下記のコードは_questDataの中に取得したエリアごとのお題データを格納する
// お題データ管理用LiveData
val questData: LiveData<List<QuestResponse>> get() = _questData
private var _questData = MutableLiveData<List<QuestResponse>>()
// 作成したRepository
var repository = QuestApiRepository()
private fun fetchQuestData(context: Context) {
viewModelScope.launch {
// APIを呼び出す
try {
_onLoading.postValue(true) // ローディング表示用LiveDataを更新
// Repositoryを使ってAPIリクエスト
when (val result = repository.getQuest()) {
// 成功or失敗によって処理を分ける
is ResultHandler.Success<List<QuestResponse>> -> {
if(result.data != null) {
// 成功ならLiveDataを取得結果に更新
_questData.postValue(result.data)
}
}
// エラーダイアログ表示用LiveDataを更新(Repositoryで判定したExceptionによってさらに処理を分けることも可能)
else -> _errorDialogMsg.postValue(context.getString(R.string.unexpected_error_dialog))
}
_onLoading.postValue(false)
} catch (e: Exception) {
_onLoading.postValue(false)
_errorDialogMsg.postValue(context.getString(R.string.unexpected_error_dialog))
}
}
}
上記はMVVMアーキテクチャで使用した場合の実装例です。
LiveDataやMVVMなどのアーキテクチャもkotlin開発においてはmustで抑えるところですね!
今回のメインではないので割愛します。
小話1
今回のアプリは画像を投稿してそれに対してチームに点数が入るという方式でしたが、APIの制約として画像サイズの上限が決まっていました。
ですが、画像圧縮度が足りず一部の高解像度端末で画像が投稿できないという不具合が。

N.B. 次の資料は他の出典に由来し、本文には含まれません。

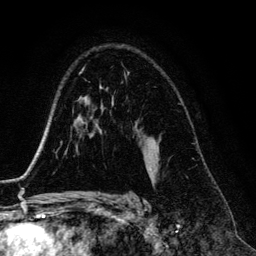
Breast MRI (dynamic contrast-enhanced), one axial slice; position 90 of 134 along the scan axis; cropped to one breast; dynamic contrast-enhanced series, time point 2 of 6 at this slice position (early post-contrast); 3 T; TE 4.2 ms, TR 7.9 ms; 1.2 mm slice thickness; 256 × 256 image matrix, field of view 170 × 170 mm. Female patient.
Structures marked on this image (semi-automatically segmented with operator editing):
- enhancing-tissue mask used for the functional tumour volume (all voxels passing the contrast-enhancement thresholds inside the analysis volume; usually the tumour): bounding box [x1, y1, x2, y2] px = [149, 168, 151, 172]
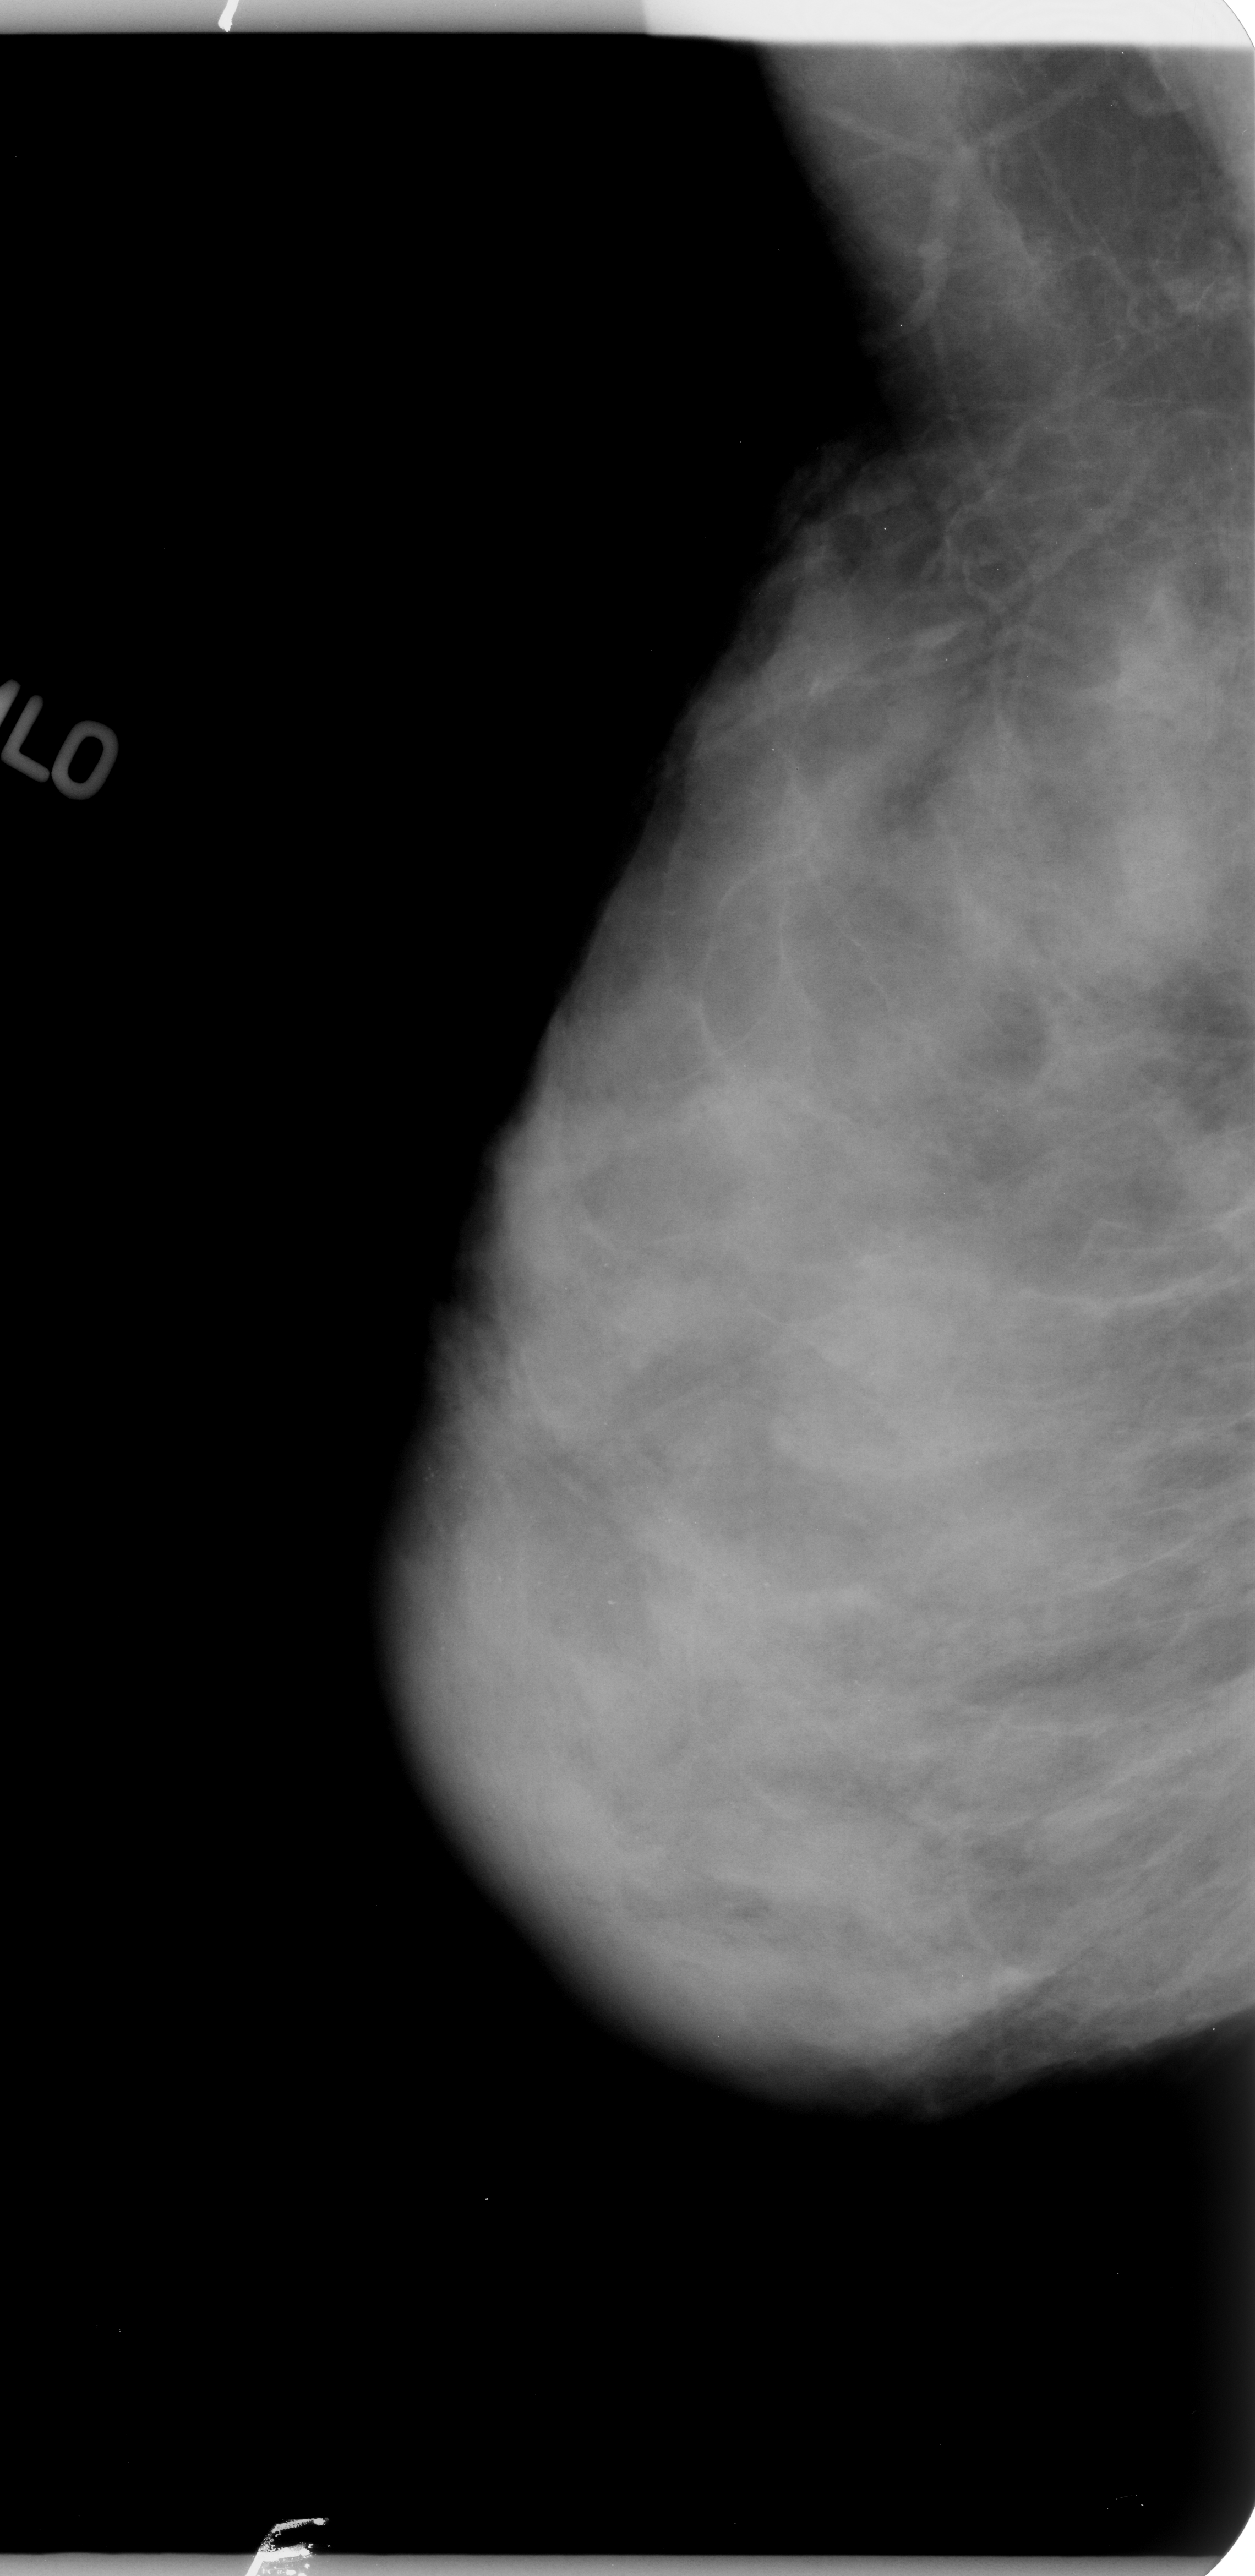
Mammogram (digitized film); right breast; mediolateral oblique (MLO) view; 1255 × 2576 image matrix.
Marked abnormalities (boxes around the expert regions of interest):
- calcifications, morphology pleomorphic, distribution regional; BI-RADS assessment category 4; pathology result (as recorded, not read from the image): benign: bounding box [x1, y1, x2, y2] px = [361, 1034, 979, 2040]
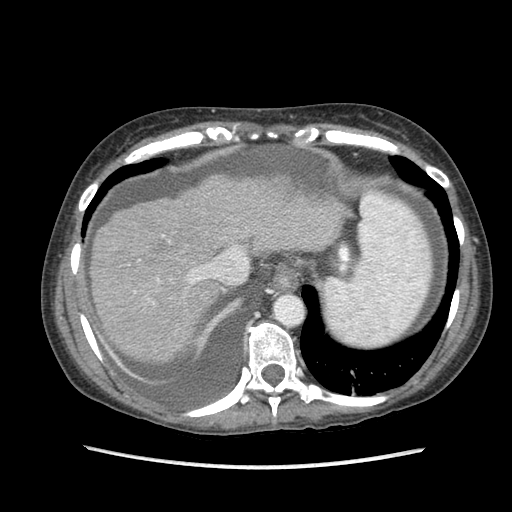
Contrast-enhanced abdominal CT (liver protocol), one axial slice. Slice 74 of 87 in the series (ordered by position). Reconstruction kernel STANDARD. Soft-tissue window (W 400 / L 40 HU). 2.5 mm slice thickness. 512 × 512 image matrix, field of view 340 × 340 mm. Case-level facts recorded for this patient, not image findings: diagnosis: hepatocellular carcinoma (patient treated with transarterial chemoembolisation; whether this scan precedes or follows treatment is not stated here); TNM stage (as recorded): Stage-IIIB; Child-Pugh class: A; tumour nodularity: uninodular.
Outlined on this slice (semi-automatically segmented with operator editing):
- liver parenchyma outside the tumour (the mass and vessels are separate outlines, so this box may not span the whole liver): box from (x=90, y=174) to (x=346, y=360) px
- portal vein: (x=134, y=248)–(x=247, y=293)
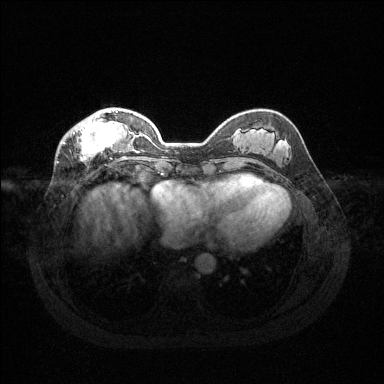
Breast MRI (dynamic contrast-enhanced), one axial slice. Slice 44 of 144 in the series (ordered by position). Dynamic contrast-enhanced series, time point 2 of 6 at this slice position (early post-contrast). 1.5 T. TE 1.6 ms, TR 4.6 ms. 1.2 mm slice thickness. 384 × 384 image matrix, field of view 360 × 360 mm. Female patient.
Outlined on this slice (semi-automatic segmentation, software-assisted and operator-edited):
- enhancing-tissue mask used for the functional tumour volume (all voxels passing the contrast-enhancement thresholds inside the analysis volume; usually the tumour): bounding box <63,111,125,161> (left, top, right, bottom; pixels)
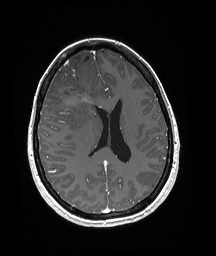
Brain MRI from a brain-tumour surgery series, one axial slice. Position 81 of 192 along the scan axis. T1-weighted post-contrast. 1 mm slice thickness. 216 × 256 image matrix. From the clinical record (not read from this slice): histopathology: Oligodendroglioma; WHO grade: 3; IDH mutation: yes; tumour location: Right Frontal.
Structures marked on this image (manually delineated by an expert):
- tumour: bounding box <56,81,96,103> (left, top, right, bottom; pixels)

。。(画像を投稿するアプリなのに。。)
雑魚いAndroidの実機しか所持しておらずテストが不十分になってしまいました。
みなさんはカメラ、端末内のファイルにアクセスするなど、端末独自の機能を使用する場合は特にシミュレータだけでなく様々な端末でテストするようにしましょう。
小話2
※ここからはあくまで個人の見解です
純粋に技術力をつけるのであれば『何か作ってみる』だと思っています。
何か作ってみることには特別な能力は要らなくて、調べて手を動かせば正直誰でも作ることができます。(今はchatGPTなど便利なツールもあるので)
ただ『何か作ること』は20時間くらいでできるかもしれないし、200時間かけてもできないかもしれない、その状況下で『完成するまで手を動かし続けることができるか』が重要だと思っています。
それをクリアした結果に技術がついてきて、100時間かかっていたものが次は20時間でできる!となるのだと。
(ここの上がり幅はかなりデカいと思っています)
今回のアプリは学習も込みで70時間くらいでした。
ただ次に同じようなものを作れと言われたら、一から作成してコピペなしでも15〜20時間ぐらいで作れる自信があります!